As the spectre of imminent doom (the Taliban's entry into Buner) receded some months ago, thanks to the current government and the armed forces undertaking to decisively push back the extremist insurgency, people started to lapse into their dimly lit comfort zone of conspiracy theories. Why? Because neither have the
enabling conditions changed, nor have the leaders and proponents of conspiracy theories been confronted.
Demagogues like Dr Israr Ahmed and Zaid Hamid are playing the game unchecked and unchallenged. The political and military leadership, including President Asif Zardari, Interior Minister Rehman Malik and army chief Gen Parvez Kayani, is being painted as a traitor for fighting militancy. The implication is that by pitting the public against these symbols of the state, and the state's battle with militancy, conspiracy theorists are turning the public against the state itself.
This is not the Pakistan of yesterday when great games were played and deals struck behind the public's back, when the media was largely gagged and underdeveloped and, therefore, public opinion did not matter. If a war had to be fought, it was fought, and only sold as a jihad later on to the unknowing public, as Gen Ziaul Haq did in Afghanistan in the 1980s.
Today public opinion matters, as was evident in the case of Chief Justice Iftikhar Chaudhry's reinstatement, the demise of the National Reconciliation Ordinance, the repeal of governor's rule in Punjab and the current reshuffle of some members of the federal cabinet. For this reason, the implications of conspiracy theories pitting the public against the state on a wide scale are grave.

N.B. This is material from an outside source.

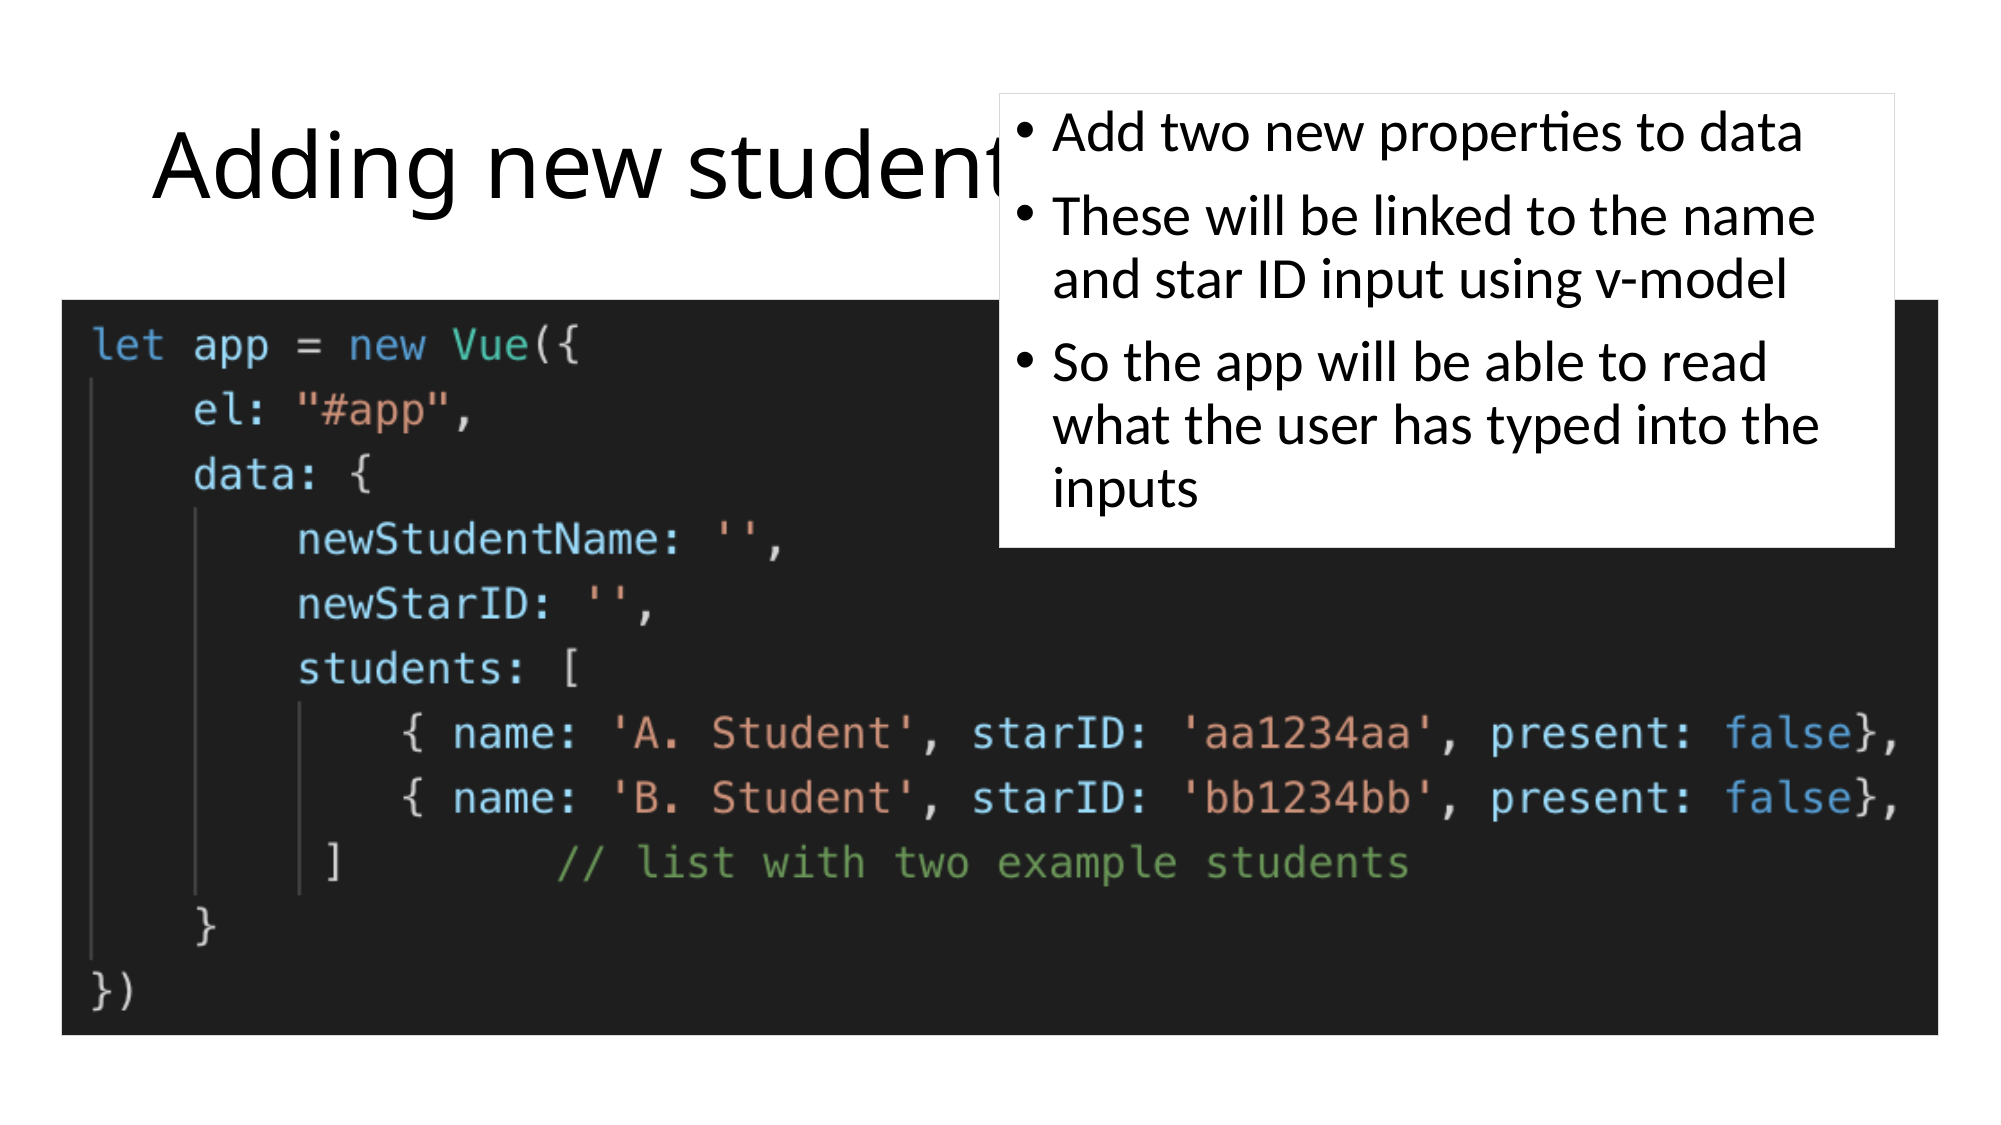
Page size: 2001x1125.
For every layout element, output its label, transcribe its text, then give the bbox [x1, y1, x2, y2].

In the media, there are two parallel universes operating, seemingly unaware of the existence of the other. That section of the media and analysts that carries on a rational debate on issues completely ignores conspiracy theorists. The other section, made up of specific anchors, columnists and programmes, carries on with these theories as if a rational world does not exist.
There are rare exceptions, for example Dawn columnist Nadeem Paracha's solid response to Zaid Hamid's theories, or Fasi Zaka's excellent pieces on the subject about a year ago. But sadly, their words would have only reached the already converted.
The widespread culture of conspiracy theories, increasingly taking on an anti state complexion, is the ticking time bomb of today. It cannot be ignored. The two parallel universes of the Pakistani media must collide, and it is the rationalist section that must catalyse the confrontation — it is not in the interest of the other to do so.
It is imperative that space is reclaimed from conspiracy theorists, for the security of the state is threatened by it. Conspiracy theories are a clear, present and internal danger and the media must take direct action. For only the media and rational elements within civil society, be they defence analysts, politicians, lawyers, retired or serving servicemen, retired judges, cabinet ministers or ambassadors, can fight it. Such credible rationalists from civil society must be invited by the media to help fight this monster. This is an enemy that the security agencies cannot fight off.
Elements in our political leadership, like Punjab Law Minister Rana Sanaullah of the PML-N and Senior Minister NWFP Bashir Ahmed Bilour of the ANP, would also do well not to fan the 'blame India' trend for the sake of political expediency. Unfortunately, India is an easy target as it provides a ready excuse for security lapses, absolving to an extent the provincial and federal governments of the responsibility to 'do more'.